A secondary skill: When you are a hard-core Scientist and have to take up translation roles, you need to be aware of industry trends, consumer insights, financial implications, etc to get across your proposal to the Business side. Even when you have a great Technology/ Product, it is important to make a good pitch so that the Business Leaders take note and you get to implement the idea. Again, on this, one can upskill themselves by attending workshops/ seminars on these varied topics & put them to practice wherever applicable.

What is a typical day like?

A typical day for me is to look through lots of data and experiments and attend stakeholder meetings. The part of the day I enjoy the most is when I am in the laboratory evaluating our creations.

Being a science buff, I love that my job allows me to not just put my scientific knowledge to good use for humanity but also that I enjoy my everyday-play with chemicals!! 

How does your work benefit society? 

Making safe and efficacious products for the people of our country gives me immense pride. A chemist can create new things, preserve what is good and destroy bad things (like harmful bacteria) through their creations. I’m happy that my everyday work results in creations that can be used across all age-groups – my family, friends and everybody else. 

Tell us an example of a specific memorable work you did that is very close to you!

All the products that we have created are close to my heart. I also enjoy writing scientific articles based on data generated in the laboratory. So every piece of work – designing products, creating measurement methods or publishing research articles – each and every one of them, to me, is memorable.

Your advice to students based on your experience?

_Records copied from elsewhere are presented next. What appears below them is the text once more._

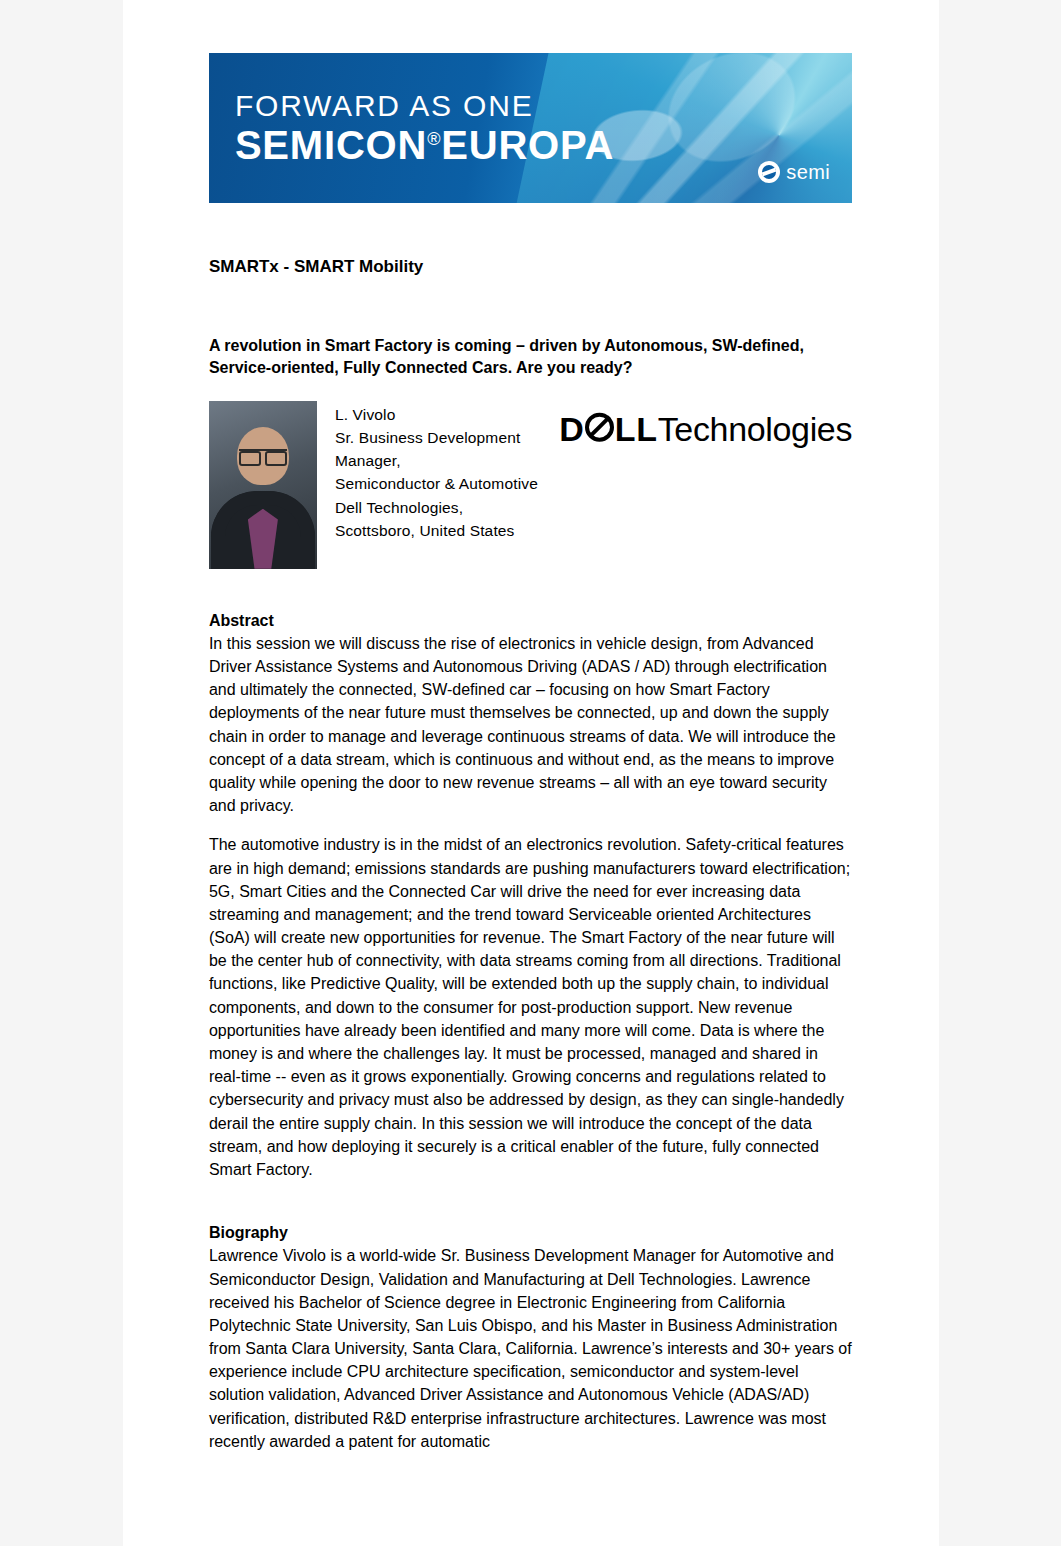FORWARD AS ONE
SEMICON®EUROPA
semi
SMARTx - SMART Mobility
A revolution in Smart Factory is coming – driven by Autonomous, SW-defined, Service-oriented, Fully Connected Cars. Are you ready?
L. Vivolo
Sr. Business Development Manager,
Semiconductor & Automotive
Dell Technologies, Scottsboro, United States
D LLTechnologies
Abstract
In this session we will discuss the rise of electronics in vehicle design, from Advanced Driver Assistance Systems and Autonomous Driving (ADAS / AD) through electrification and ultimately the connected, SW-defined car – focusing on how Smart Factory deployments of the near future must themselves be connected, up and down the supply chain in order to manage and leverage continuous streams of data. We will introduce the concept of a data stream, which is continuous and without end, as the means to improve quality while opening the door to new revenue streams – all with an eye toward security and privacy.
The automotive industry is in the midst of an electronics revolution. Safety-critical features are in high demand; emissions standards are pushing manufacturers toward electrification; 5G, Smart Cities and the Connected Car will drive the need for ever increasing data streaming and management; and the trend toward Serviceable oriented Architectures (SoA) will create new opportunities for revenue. The Smart Factory of the near future will be the center hub of connectivity, with data streams coming from all directions. Traditional functions, like Predictive Quality, will be extended both up the supply chain, to individual components, and down to the consumer for post-production support. New revenue opportunities have already been identified and many more will come. Data is where the money is and where the challenges lay. It must be processed, managed and shared in real-time -- even as it grows exponentially. Growing concerns and regulations related to cybersecurity and privacy must also be addressed by design, as they can single-handedly derail the entire supply chain. In this session we will introduce the concept of the data stream, and how deploying it securely is a critical enabler of the future, fully connected Smart Factory.
Biography
Lawrence Vivolo is a world-wide Sr. Business Development Manager for Automotive and Semiconductor Design, Validation and Manufacturing at Dell Technologies. Lawrence received his Bachelor of Science degree in Electronic Engineering from California Polytechnic State University, San Luis Obispo, and his Master in Business Administration from Santa Clara University, Santa Clara, California. Lawrence’s interests and 30+ years of experience include CPU architecture specification, semiconductor and system-level solution validation, Advanced Driver Assistance and Autonomous Vehicle (ADAS/AD) verification, distributed R&D enterprise infrastructure architectures. Lawrence was most recently awarded a patent for automatic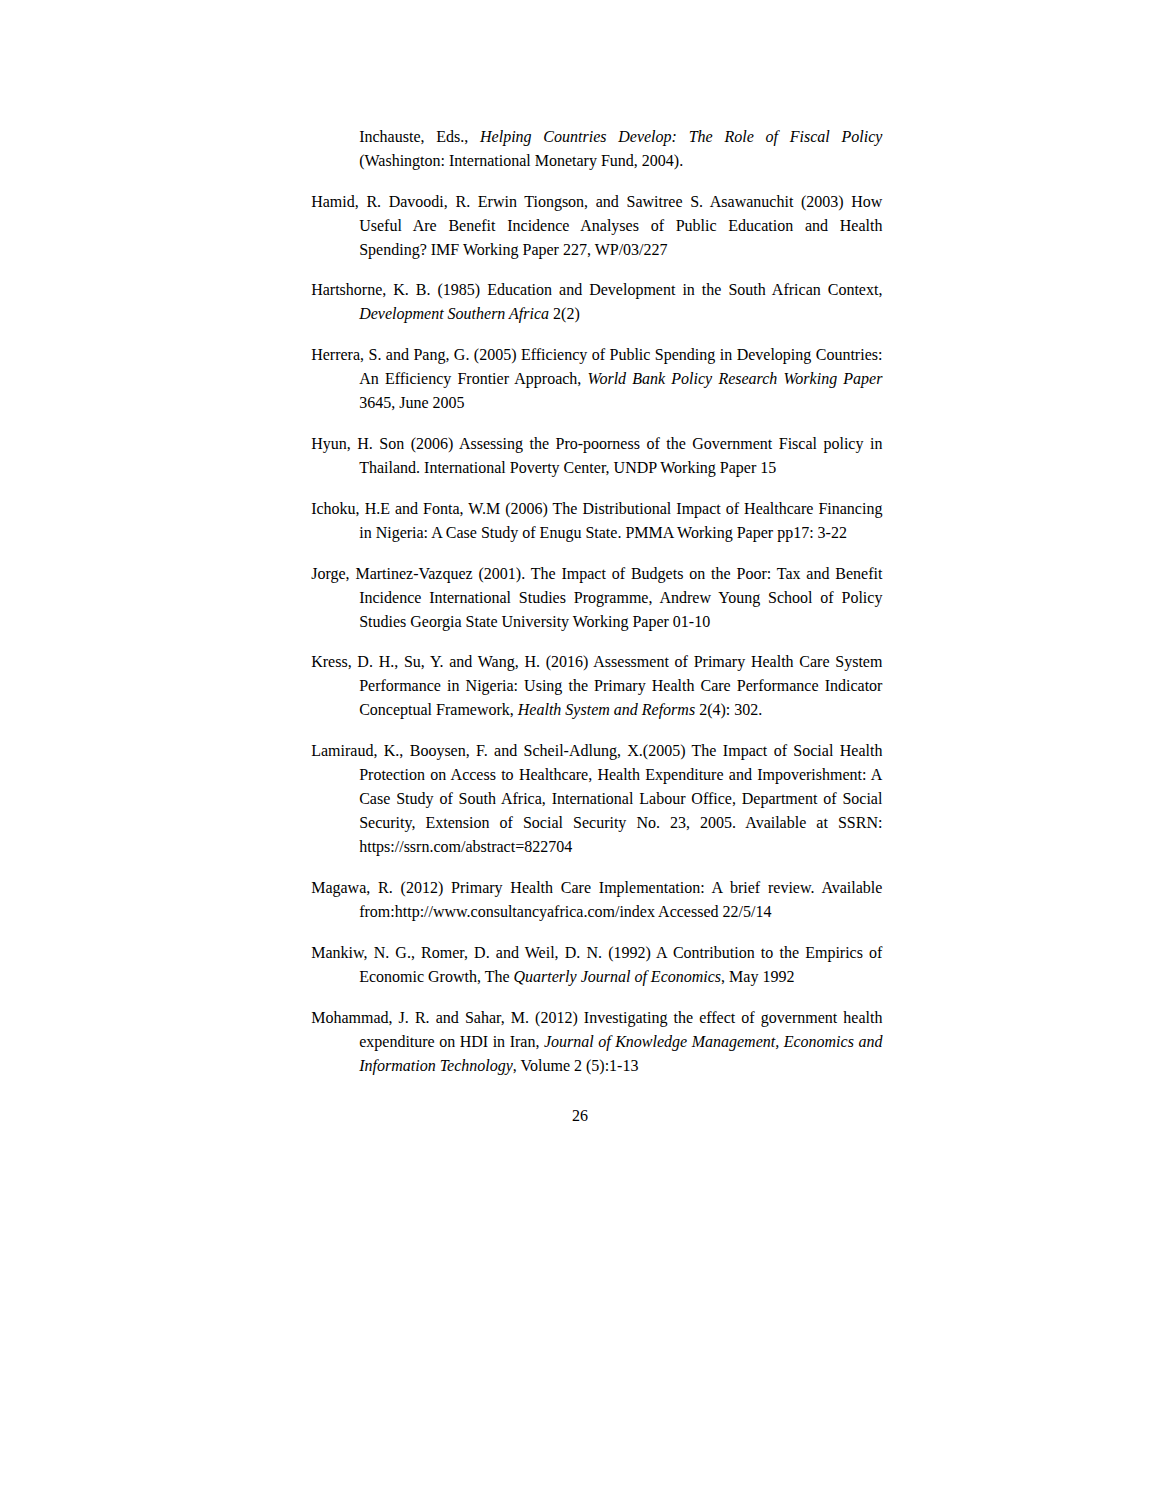Inchauste, Eds., Helping Countries Develop: The Role of Fiscal Policy (Washington: International Monetary Fund, 2004).
Hamid, R. Davoodi, R. Erwin Tiongson, and Sawitree S. Asawanuchit (2003) How Useful Are Benefit Incidence Analyses of Public Education and Health Spending? IMF Working Paper 227, WP/03/227
Hartshorne, K. B. (1985) Education and Development in the South African Context, Development Southern Africa 2(2)
Herrera, S. and Pang, G. (2005) Efficiency of Public Spending in Developing Countries: An Efficiency Frontier Approach, World Bank Policy Research Working Paper 3645, June 2005
Hyun, H. Son (2006) Assessing the Pro-poorness of the Government Fiscal policy in Thailand. International Poverty Center, UNDP Working Paper 15
Ichoku, H.E and Fonta, W.M (2006) The Distributional Impact of Healthcare Financing in Nigeria: A Case Study of Enugu State. PMMA Working Paper pp17: 3-22
Jorge, Martinez-Vazquez (2001). The Impact of Budgets on the Poor: Tax and Benefit Incidence International Studies Programme, Andrew Young School of Policy Studies Georgia State University Working Paper 01-10
Kress, D. H., Su, Y. and Wang, H. (2016) Assessment of Primary Health Care System Performance in Nigeria: Using the Primary Health Care Performance Indicator Conceptual Framework, Health System and Reforms 2(4): 302.
Lamiraud, K., Booysen, F. and Scheil-Adlung, X.(2005) The Impact of Social Health Protection on Access to Healthcare, Health Expenditure and Impoverishment: A Case Study of South Africa, International Labour Office, Department of Social Security, Extension of Social Security No. 23, 2005. Available at SSRN: https://ssrn.com/abstract=822704
Magawa, R. (2012) Primary Health Care Implementation: A brief review. Available from:http://www.consultancyafrica.com/index Accessed 22/5/14
Mankiw, N. G., Romer, D. and Weil, D. N. (1992) A Contribution to the Empirics of Economic Growth, The Quarterly Journal of Economics, May 1992
Mohammad, J. R. and Sahar, M. (2012) Investigating the effect of government health expenditure on HDI in Iran, Journal of Knowledge Management, Economics and Information Technology, Volume 2 (5):1-13
26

Know yourself – your likes and dislikes very well. Convert your passion into your profession so that you enjoy doing what you do & that comes to you effortlessly. You will continue to build on your interest and follow your dreams!

Future Plans?

  • Learn & delve deep into areas related to Chemistry, Biochemistry and Pharmaceuticals.
  • Continue developing safe & efficacious products.
  • Build a knowledge base by doing experiments that answer basic questions.
  • Once I grow older, I may take up teaching (for atleast an hour or so) to young interested students. I immensely enjoyed teaching undergrad students during my PhD days.